Per-team isolation: achieved by running multiple pack installs (one per team’s operator namespace), not by a single operator watching multiple namespaces.
Operator: a single instance watches LLMModel CRs across all namespaces (current ClusterRole scope), but the webhook only accepts CRs in the operator’s own namespace, so in practice it only ever reconciles CRs there.
Key manager: a single instance with RBAC scoped to the operator namespace for Secret/ConfigMap management.
API-key Secrets: live in the operator namespace alongside the SecurityPolicies that reference them. The apiKeyAuth.credentialRefs field carries no namespace field.
Operator namespace setup: the chart provisions the namespace and applies nebari.dev/managed=true (gated on createNamespace: true, default on). Set createNamespace: false if ArgoCD managedNamespaceMetadata, a Terraform module, or another tool is responsible for creating and labelling the namespace.
Security model #
LLMModel creation: any user with RBAC access to create LLMModel resources in a managed namespace can deploy a model. The advanced fields are explicitly typed and scoped to safe operations (scheduling constraints, env vars, extra CLI args). Security-sensitive pod spec fields (securityContext, hostNetwork, volumes, etc.) are not exposed.

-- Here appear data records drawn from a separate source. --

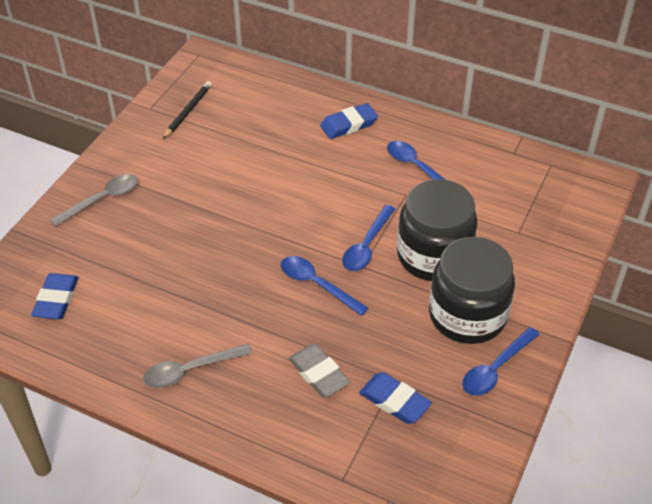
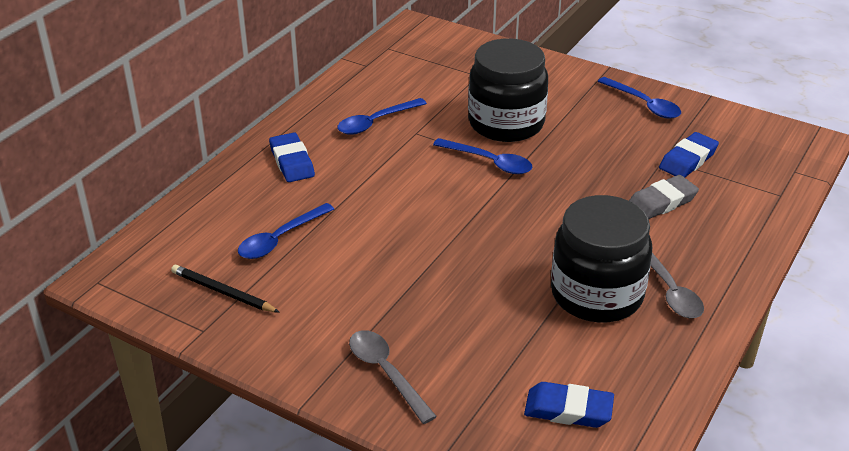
camera: 85 degrees left, 10 degrees down
(317, 284) = (544, 197): blue spoon -> blue spoon (280, 239)
(467, 315) = (582, 112): black jar -> black jar (596, 294)

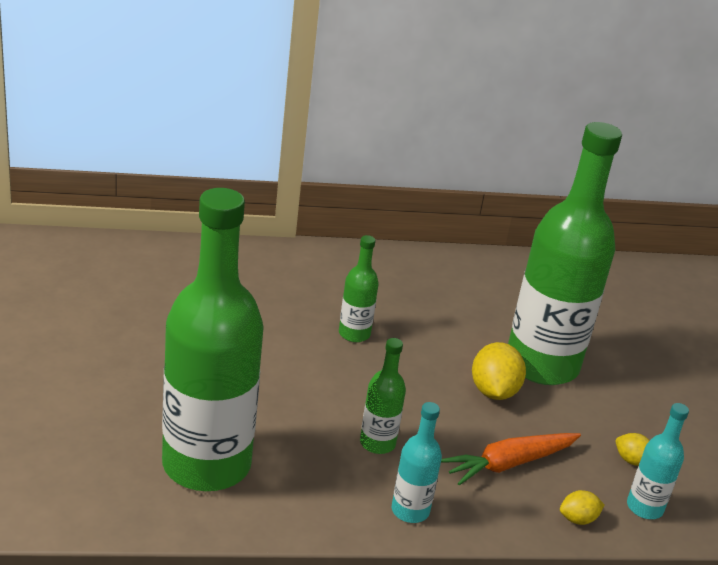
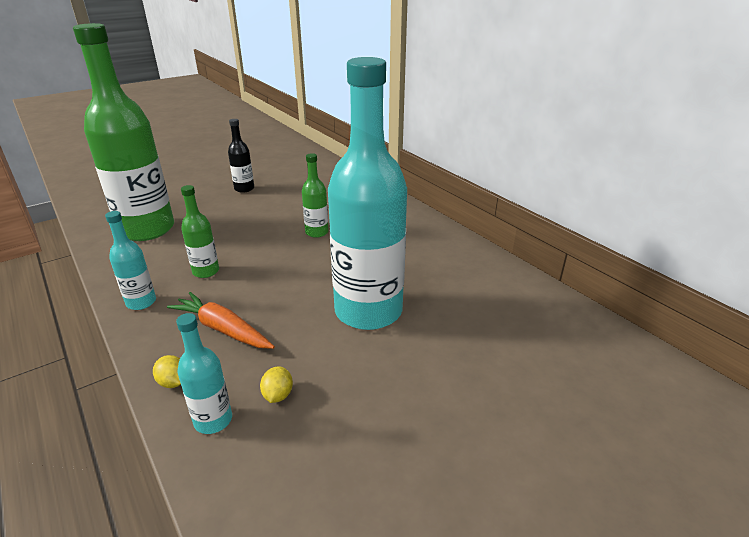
camera: 65 degrees right, 0 degrees up
(158, 343) = (244, 188): none -> black bottle
(493, 391) = (308, 299): yellow lemon -> none
(542, 365) = (368, 311): green bottle -> turquoise bottle

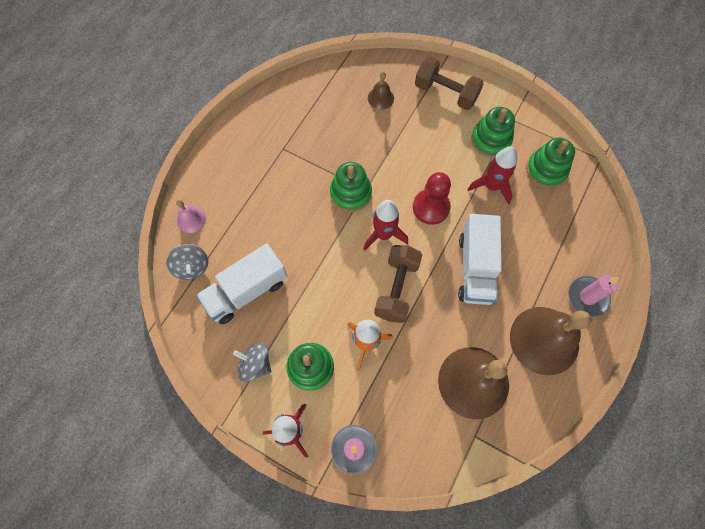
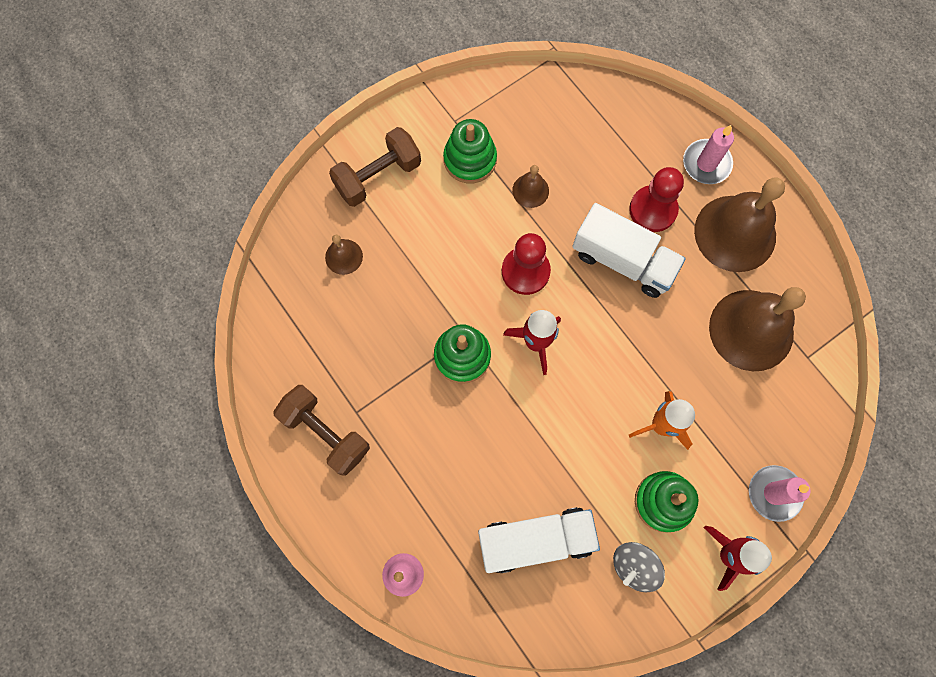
camera: 65 degrees left, 5 degrees up
(192, 267) = (472, 598): grey spinning top -> none
(246, 291) = (535, 540): white truck -> white truck turned 90 degrees counterclockwise
(396, 288) = (610, 360): brown dumbbell -> brown dumbbell (325, 433)
(491, 186) = (530, 190): red rocket -> brown bell
(527, 273) = (653, 210): none -> red pawn
(546, 170) = (538, 121): green stacking toy -> none

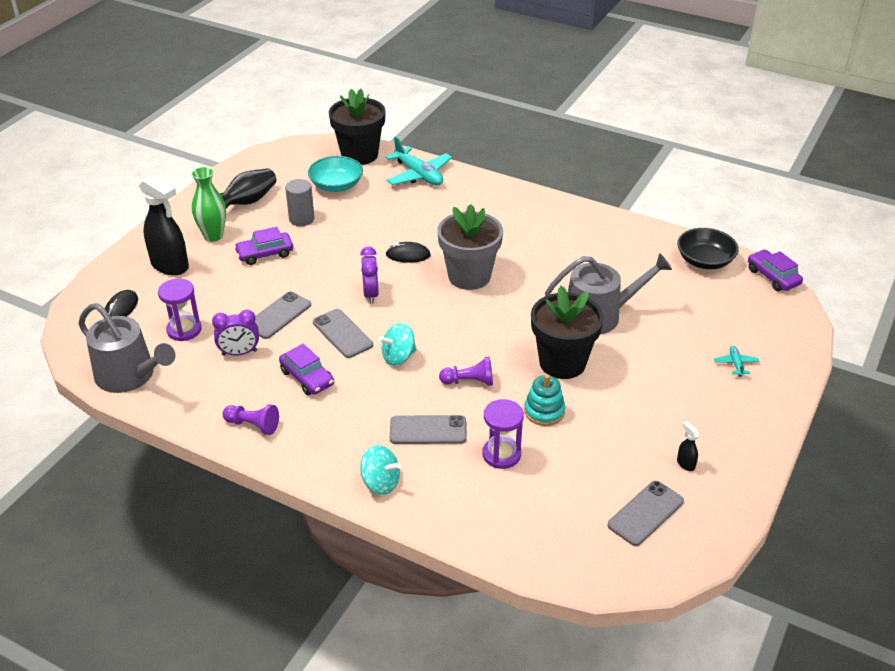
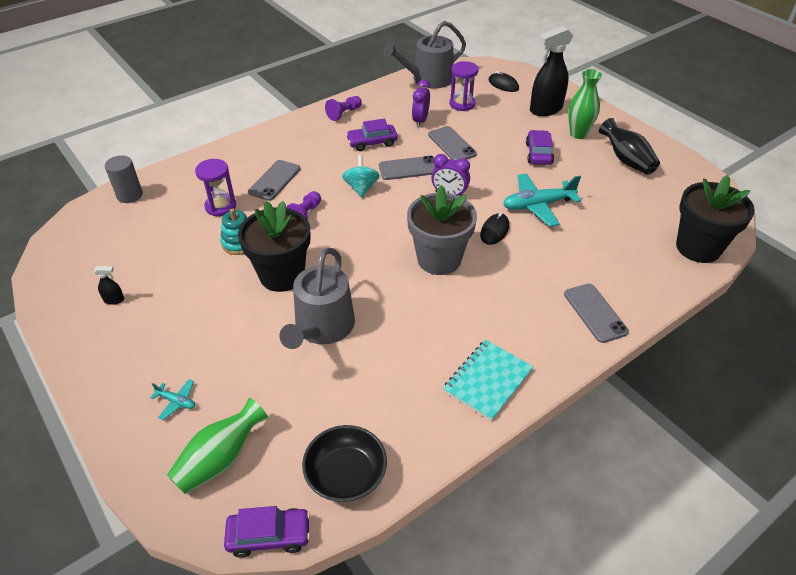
camera: 115 degrees right, 5 degrees up
(301, 219) = (584, 183): grey cylinder -> grey cylinder (130, 195)
(336, 185) = (637, 217): turquoise bowl -> none
(380, 483) = (249, 149): turquoise spinning top -> none
(418, 175) = (641, 280): turquoise plane -> turquoise plane (537, 205)
(577, 222) = (487, 381): none -> turquoise notebook
(645, 513) = (100, 256): grey phone -> grey phone (595, 313)
(751, 319) = (220, 459): none -> green vase

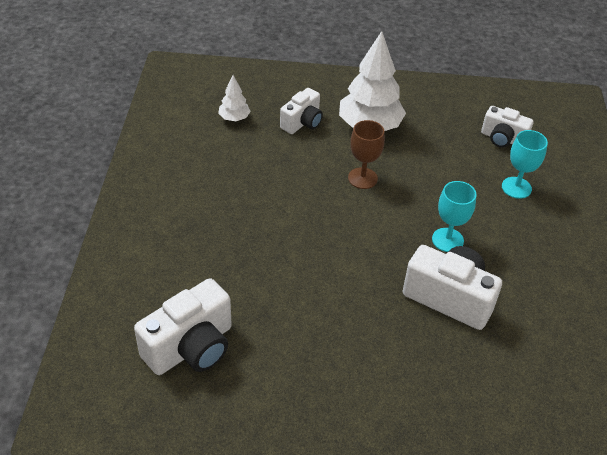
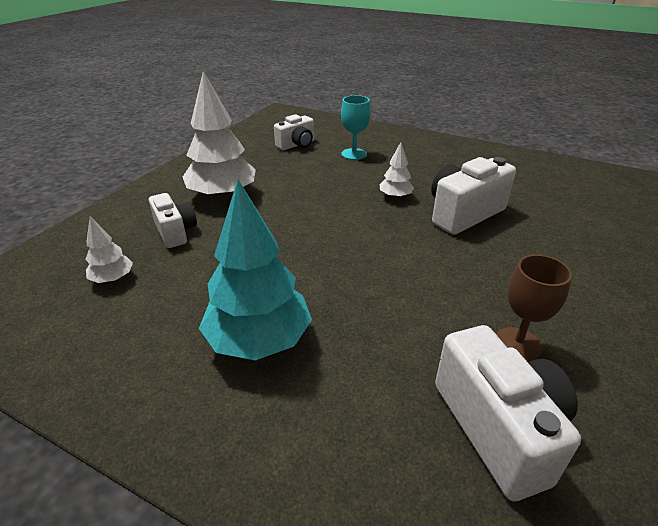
camera: 65 degrees left, 10 degrees down
(212, 211) = (259, 340): none -> turquoise tree
(362, 178) = (289, 218): brown goblet -> brown goblet (517, 344)
(447, 240) = (395, 196): turquoise goblet -> white tree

Network isolation: model pods have a default-deny NetworkPolicy. Traffic is only allowed from the Envoy Gateway data plane, the EPP, and Prometheus. Direct Service access is blocked for all in-cluster workloads.
Secret isolation: API key Secrets live in the operator namespace with namespace-scoped RBAC. The key manager and the operator are the only components with access - the operator creates them, the key manager reads and updates them. SecurityPolicies in the same namespace reference them via apiKeyAuth.credentialRefs without crossing namespace boundaries.
Gateway as security boundary: all model access (external and internal) flows through Envoy Gateway, where auth is enforced via SecurityPolicy. The external endpoint uses apiKeyAuth to authenticate requests before they reach vLLM. Key stripping (sanitize: true) is planned but not yet enabled - it requires Envoy Gateway v1.7+, so on the currently targeted v1.3 the validated Authorization header still reaches vLLM. The internal endpoint uses JWT validation against the OIDC issuer’s JWKS endpoint.